Saturday, February 12, 2011

Woody Allen's "Mere Anarchy": a book review

Woody Allen's Mere Anarchy is his first new literary work in many years.

In addition to churning out roughly a movie a year for 40 years, director Woody Allen has also worked as a stand-up comedian, actor for hire, playwright, and author. In fact, he has written three bestselling collections of humor, Getting Even, Without Feathers and Side Effects, collecting his various short stories, essays, and plays, along with absurd lists and guides.

One of the great thrift-store finds of my life was a Book of the Month Club paperback containing all three of these books (unabridged!) in one easily-portable volume. This is a book I've taken with me on long trips many, many times. You can dip into it just about anywhere and find something entertaining, ranging from exercises in pure silliness, like Allen's highly unlikely "Slang Origins," to truly well-written fiction. In fact, I'd count "The Shallowest Man" and "The Kugelmass Episode" among the better short stories I've ever seen by anyone, anywhere.

Mere Anarchy (2007) is Allen's first collection of prose in decades, and reading it is like attending a concert by a '70s hitmaker who wants to try out some new material after a long absence from touring. Allen has given up on the plays, essays, and guides this time, so Mere Anarchy only contains short (often very short) stories -- 18 altogether, ten of which originally appeared in The New Yorker and eight of which are new to this edition.

For the most part, the eight new stories are fairly weak -- contrived, unfunny, and somehow both overwritten and undercooked -- and Allen's editor has done him no favors by running all of them in a row at the beginning of the book. For that reason, Mere Anarchy gets off to a very slow and bumpy start, and I would not blame readers for abandoning it and moving on to something else.

Allen's writing style tends to include a lot of eccentric vocabulary choices, semi-obscure cultural references, and Yiddishims, and in these early tales he tends to let his "quirks" overwhelm the weak plots. For readers unfamiliar with Allen's prose, Mere Anarchy sometimes verges on unreadable. His decision to give seemingly every character a wacky name might also grate on readers' nerves.

About the only new story that rates with Allen's best is "Glory Hallelujah, Sold!" about a prayers-for-cash scam. The nadir of this part of the book, for me at least, was "Sam, You Made the Pants Too Fragrant," an extended riff on the idea of "enhanced" clothing that stretches a lame premise far beyond its breaking point.

The good news is that the ten New Yorker stories are, on average, much stronger and funnier, so the back half of the book is a much smoother ride. Here, you'll find "Thus Ate Zarathustra," a rumination on food and philosophy that could easily have found a place in one of Allen's three classics, as well as highly amusing takes on physics ("Strung Out"), home repair ("On a Bad Day You Can See Forever"), and overly chatty dentists ("Pinchuk's Law").

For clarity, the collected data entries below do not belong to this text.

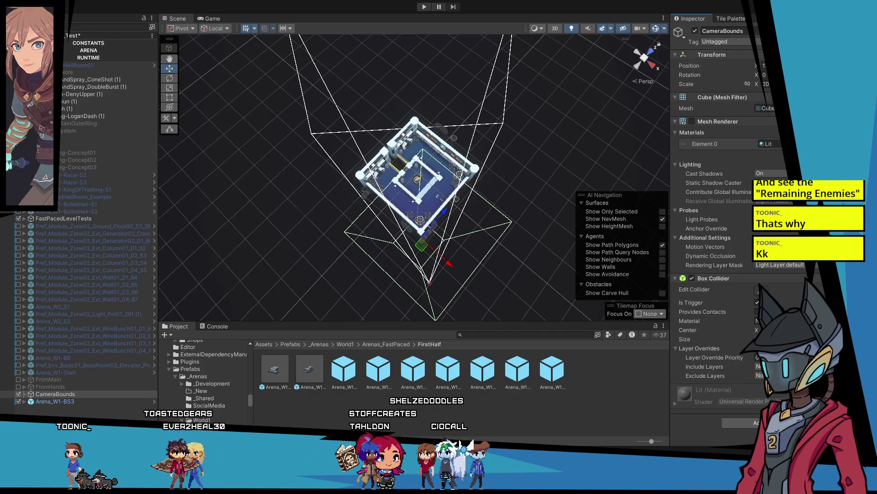
click(128, 413)
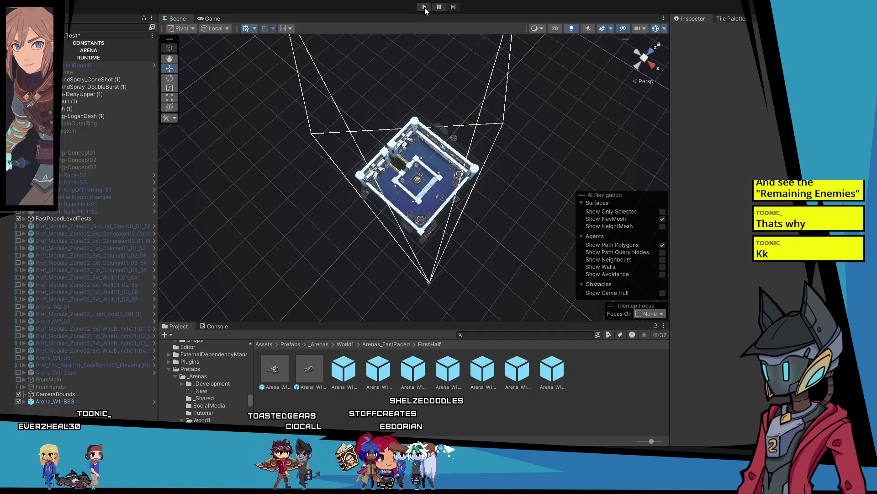
key(ctrl+s)
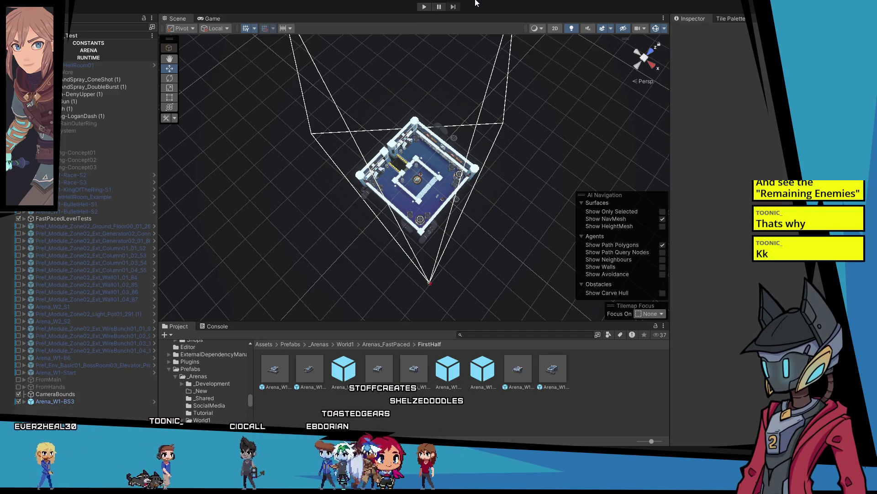
Step: Play-test the scene and browse the Static III, Flame Jacket I and Winter Jacket II cards
click(419, 7)
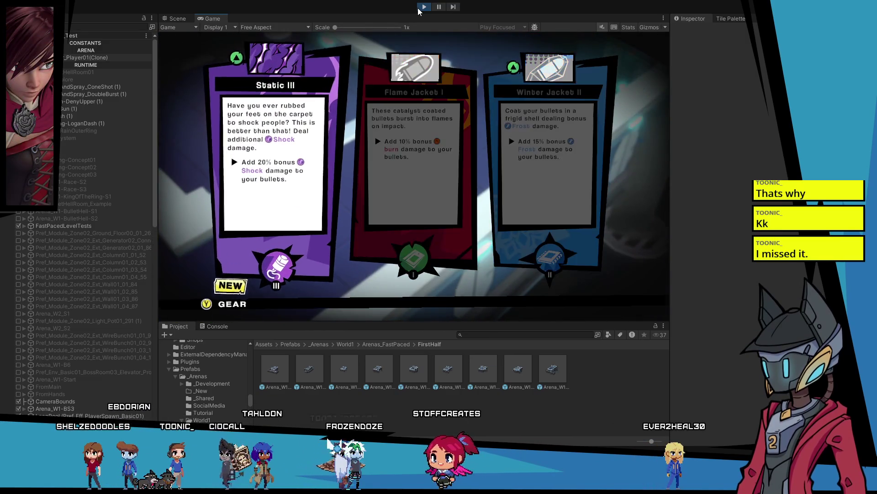
key(Right)
key(Left)
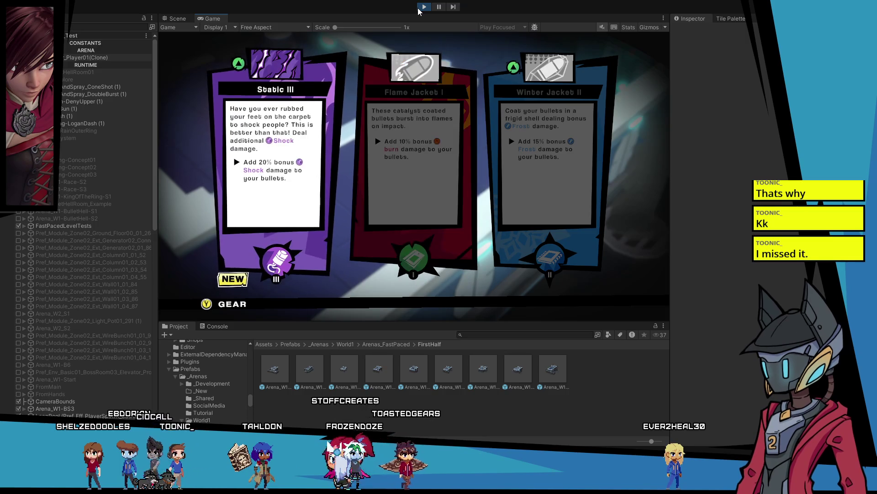
key(y)
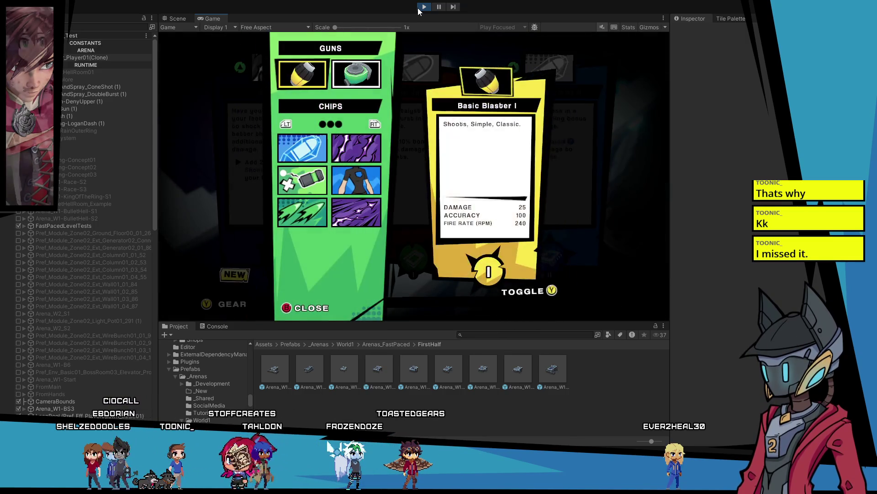
key(Escape)
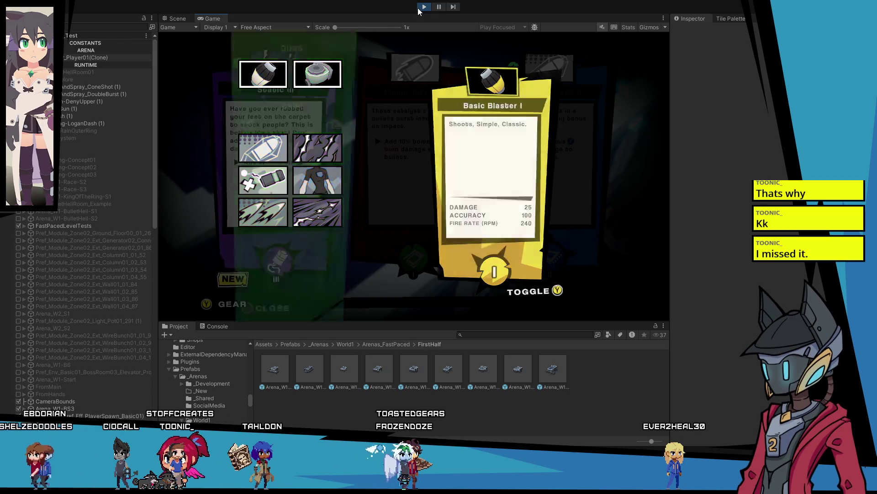
key(Right)
key(Left)
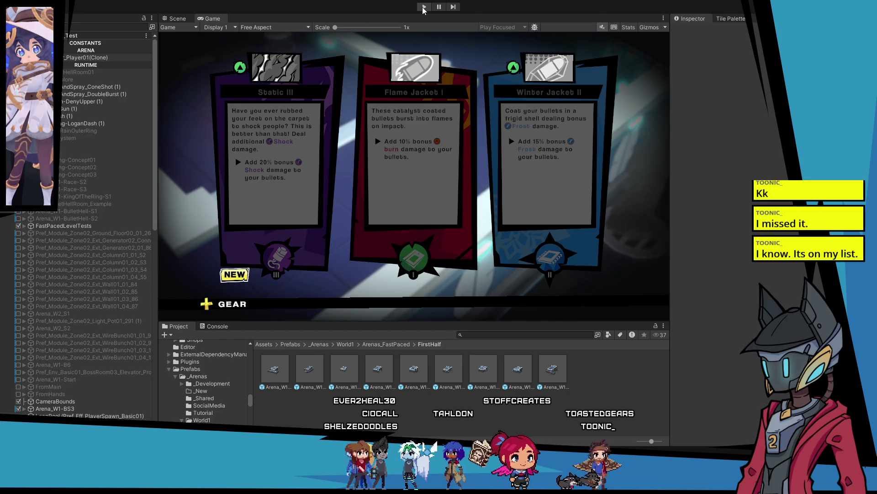
Step: Stop play mode and set CameraBounds Position X to 10
click(423, 7)
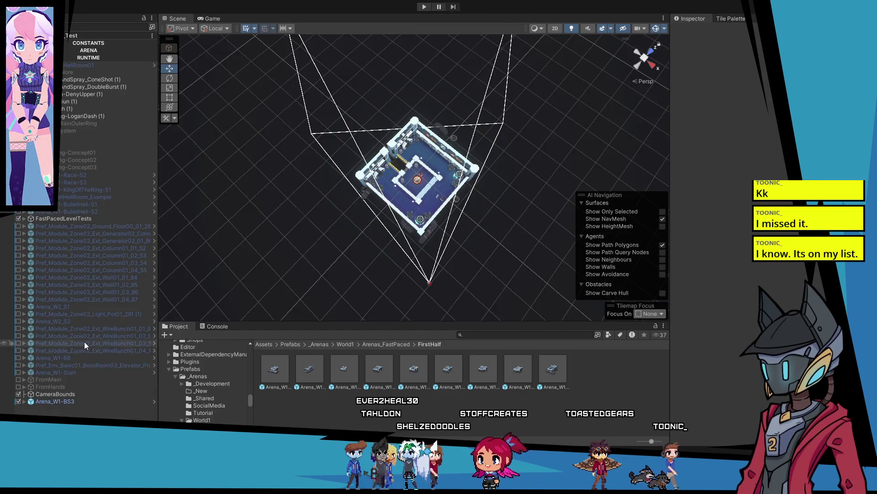
click(82, 394)
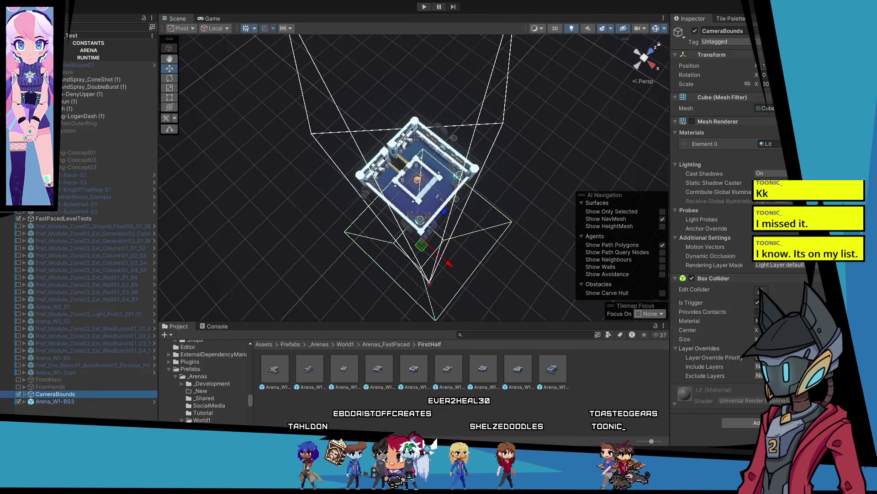
text(10)
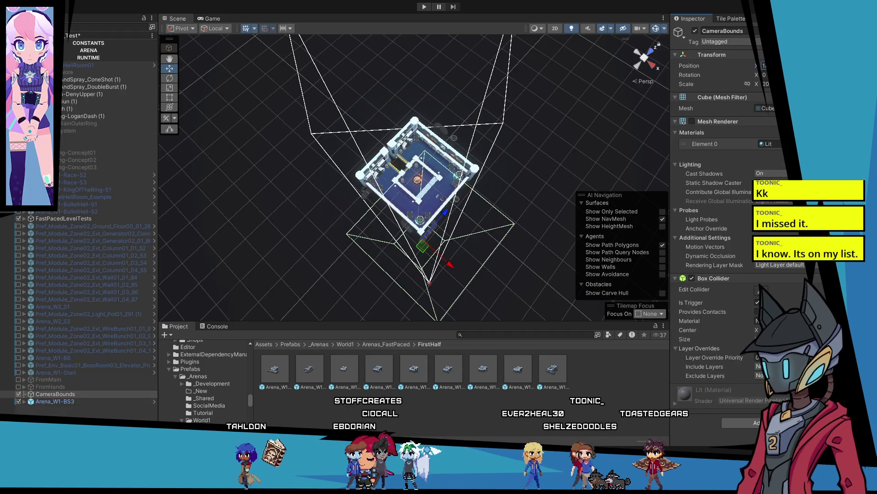
click(102, 414)
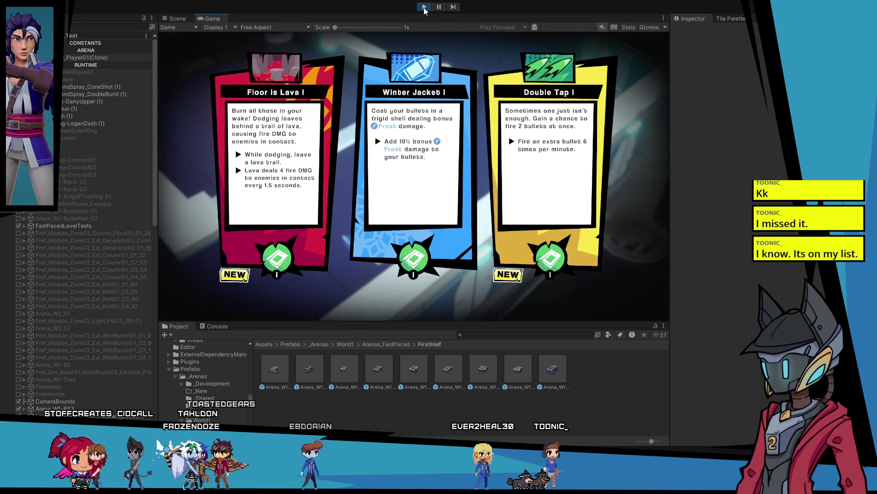
Step: Browse the upgrade cards, including Winter Jacket I and Double Tap, and pick Floor is Lava I
key(Right)
key(Left)
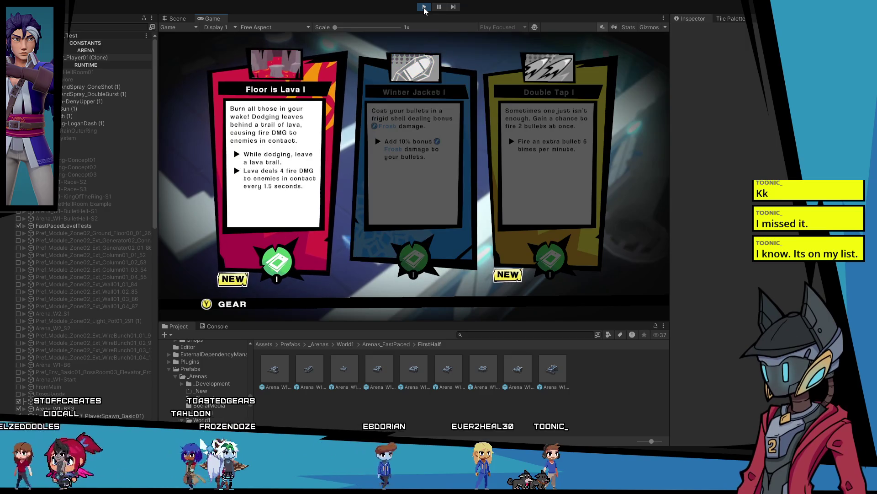
key(Right)
key(Right)
key(Left)
key(Left)
key(Right)
key(Right)
key(Left)
key(Left)
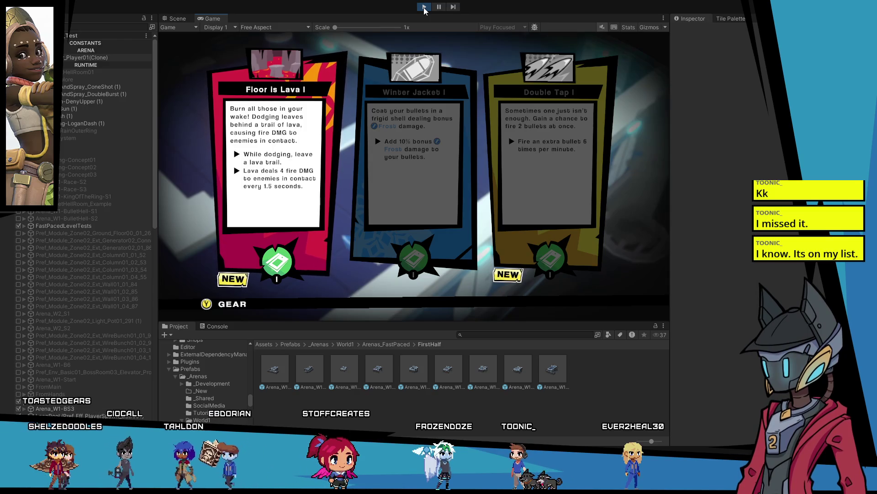
key(Right)
key(Right)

The New Yorker selections aren't perfect, though. Some critics fawned over "Surprise Rocks Disney Trial," a story in which Mickey Mouse gives very un-Disney-like testimony at the trial of Michael Eisner, but for me this was a missed opportunity. Allen thinks it's funny simply that a cartoon character is talking in a very businesslike way about sex and money and is casually referring to other cartoon characters as he does so, but to really make a piece like this work you have to truly understand the characters and their careers. Specificity is what makes or breaks a pop culture spoof.

For an example of how to do this kind of thing correctly, try to find "Some Famous Couples Discuss Their Divorces" by Delia Ephron in her 1986 book, Funny Sauce. That contains brief monologues by several cartoon characters, including Mickey & Minnie (along with Popeye & Olive Oyl and Archie & Veronica), and it's funny, daring, and insightful in ways that Allen's story just isn't.

Misogyny is also a problem for Allen. I'd be curious to hear a woman's perspective on Mere Anarchy. Females do not come off terribly well in Allen's stories. In fact, they generally fall into one of two categories: curvaceous young sex kittens and nagging old harpies who spend their husbands' money too freely. If you don't have a Y chromosome, you're pretty much either a bimbo or a crone in this book, with very little middle ground.

Given Allen's advancing age and infamous sexual history, his numerous leering descriptions of attractive young women, at least two of whom are complimented on their "protoplasm," might make some readers uncomfortable. He kind of comes off as an old lech now and again.

Amazingly, you can read a lengthy excerpt of this book for free on Google Books!